Darlington has a rich and exciting history, thanks largely to the Quaker families who dominated the town for so long. One of the great joys of living here is that we can read all about their exploits in Echomemories, Deputy Editor Chris Lloyd's regular page in the Northern Echo. For those of you outside the area, www.northeasthistory.co.uk and www.northernecho.co.uk/audiovideo are links to Chris's essays.
Today's essay is about an eccentric American called George Francis Train, who allied himself with the Pease family and built a horse-drawn tramway to deliver customers from North Road Railway Station to and around the town centre.

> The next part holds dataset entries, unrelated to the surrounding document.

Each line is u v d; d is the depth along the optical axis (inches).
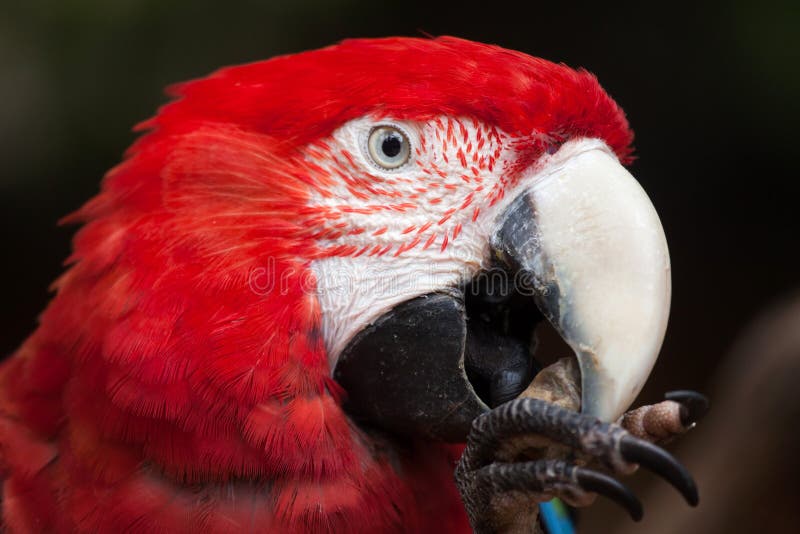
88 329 71.5
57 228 208.4
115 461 70.2
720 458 121.6
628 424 64.9
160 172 73.4
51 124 176.9
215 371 68.7
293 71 76.1
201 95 77.8
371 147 75.2
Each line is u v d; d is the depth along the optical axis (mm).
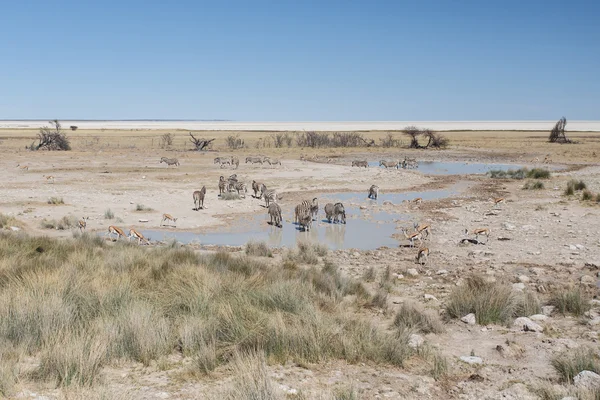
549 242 18344
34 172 44000
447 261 16094
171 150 76812
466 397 6234
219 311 8719
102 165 52156
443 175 45812
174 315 8898
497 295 10164
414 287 12859
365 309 10656
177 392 6105
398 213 26984
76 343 6719
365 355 7629
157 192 33062
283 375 6746
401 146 87125
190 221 24312
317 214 26484
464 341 8602
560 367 7012
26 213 24719
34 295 8609
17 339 7383
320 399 5723
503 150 77812
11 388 5789
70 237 18906
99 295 9164
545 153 71250
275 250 18406
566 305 10406
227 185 34156
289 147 85625
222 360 7246
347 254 17688
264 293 9953
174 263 13125
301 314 8805
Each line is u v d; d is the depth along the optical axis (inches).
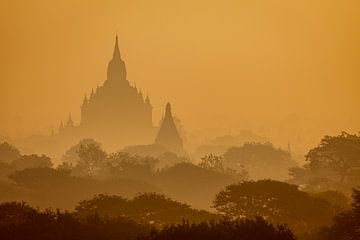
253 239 7568.9
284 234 7869.1
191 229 7701.8
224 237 7519.7
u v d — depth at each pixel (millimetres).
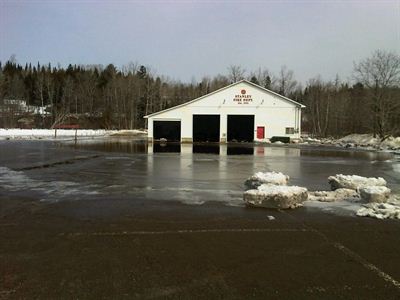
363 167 19594
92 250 5703
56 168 16969
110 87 91125
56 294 4215
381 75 47938
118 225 7168
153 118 48750
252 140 47844
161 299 4121
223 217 7918
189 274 4824
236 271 4938
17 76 99438
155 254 5562
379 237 6574
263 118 47688
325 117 69375
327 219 7852
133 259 5340
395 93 47125
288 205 8867
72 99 91875
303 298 4180
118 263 5176
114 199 9797
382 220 7805
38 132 60188
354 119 61406
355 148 37531
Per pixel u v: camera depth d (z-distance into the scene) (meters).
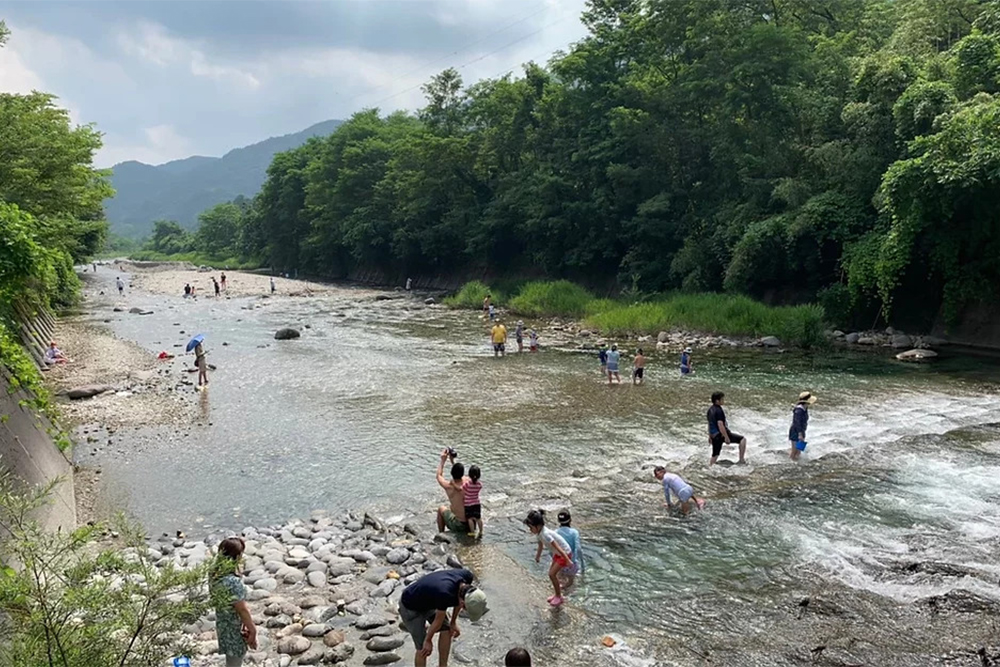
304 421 19.17
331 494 13.70
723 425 14.88
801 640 8.12
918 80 30.64
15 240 11.32
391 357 29.62
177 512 12.80
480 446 16.66
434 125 68.12
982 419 17.80
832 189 34.88
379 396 22.22
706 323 33.03
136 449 16.59
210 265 121.31
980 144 26.00
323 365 27.75
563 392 22.38
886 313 29.86
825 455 15.14
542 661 7.92
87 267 108.81
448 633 7.62
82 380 23.91
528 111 56.59
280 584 9.83
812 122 38.09
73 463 15.51
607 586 9.70
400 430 18.19
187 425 18.78
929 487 13.16
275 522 12.36
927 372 24.20
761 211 37.78
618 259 49.31
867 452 15.22
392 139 85.19
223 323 41.59
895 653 7.76
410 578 9.94
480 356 29.83
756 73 40.19
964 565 9.76
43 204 23.03
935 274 30.33
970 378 23.02
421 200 65.62
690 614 8.88
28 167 22.20
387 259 77.88
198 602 5.57
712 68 42.59
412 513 12.62
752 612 8.85
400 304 53.34
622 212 47.25
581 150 48.25
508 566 10.41
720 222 39.94
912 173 27.38
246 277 84.75
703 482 13.77
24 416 12.23
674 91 44.50
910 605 8.83
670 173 46.19
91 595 4.91
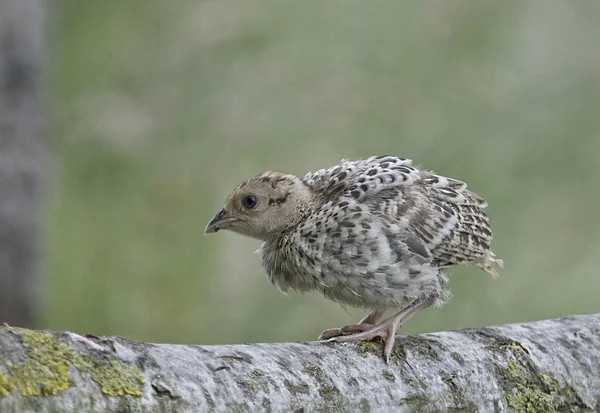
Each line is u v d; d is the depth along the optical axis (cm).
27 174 1207
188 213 1538
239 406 472
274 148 1538
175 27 1666
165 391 447
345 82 1532
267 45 1603
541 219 1424
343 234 645
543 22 1541
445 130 1484
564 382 615
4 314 1192
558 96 1504
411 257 651
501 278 1381
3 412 396
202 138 1583
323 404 513
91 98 1611
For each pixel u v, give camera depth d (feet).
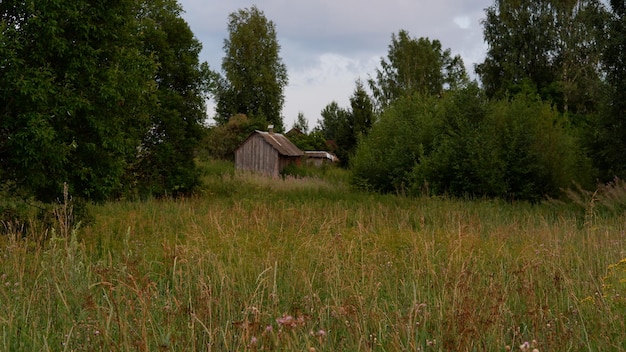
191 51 81.61
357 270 22.09
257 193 72.38
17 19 33.47
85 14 35.78
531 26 126.72
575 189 64.28
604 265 23.38
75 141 35.50
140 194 69.67
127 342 12.85
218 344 13.70
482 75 131.44
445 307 16.89
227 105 195.00
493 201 58.39
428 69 166.30
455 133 67.72
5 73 31.30
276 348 12.41
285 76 202.08
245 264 22.48
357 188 81.82
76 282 17.12
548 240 28.86
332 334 15.15
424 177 66.74
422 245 26.86
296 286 20.65
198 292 17.63
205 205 52.90
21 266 20.20
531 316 15.78
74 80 35.06
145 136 75.10
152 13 79.56
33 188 33.60
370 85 165.17
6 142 32.22
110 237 32.24
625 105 64.95
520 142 63.10
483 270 22.70
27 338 14.05
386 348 14.26
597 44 67.72
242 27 196.03
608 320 15.60
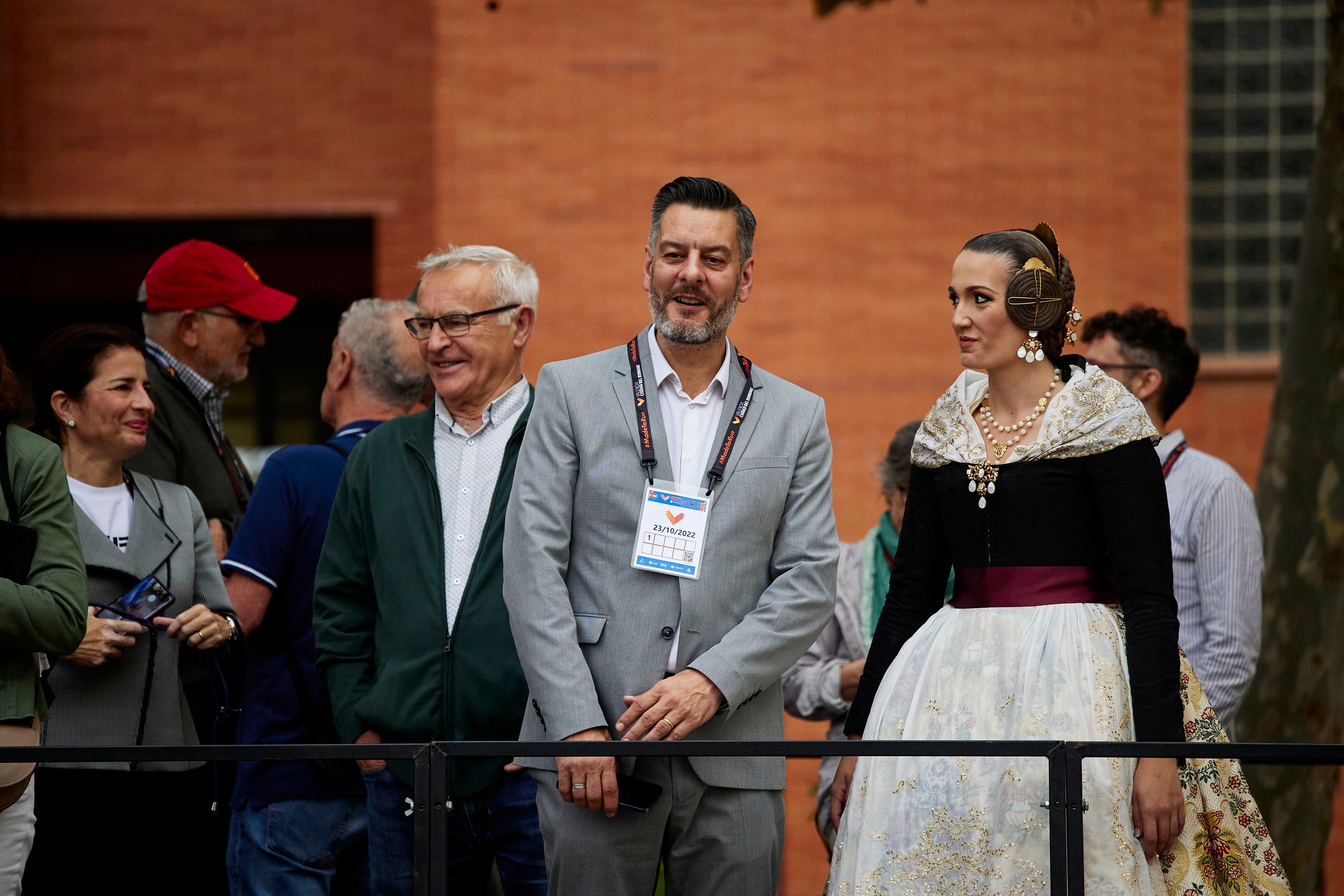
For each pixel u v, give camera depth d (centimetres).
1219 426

I found this article particularly revealing for two reasons. First, Darlington Liberal Democrats proposed in our manifesto for the last local elections that the town should be provided with a bus station, and that an environmentally-friendly shuttle bus service should operate from there, serving various places around the town centre. Instead, as Chris himself pointed out recently, we have the lunacy (my word, not his) of hundreds of buses a day careering through the town centre which otherwise could be completely pedestrianised. George Francis Train beat us to it by 150 years.
The second thing which caught my eye was this quote from the Darlington Telegraph, which apparently was brave (or foolhardy) enough to be anti-Pease.
The Telegraph accused the Peases of "brow-beating insolence, misnancying arrogance and impudent contempt of all courtesy." I've made a note of this for the next Full Council Meeting.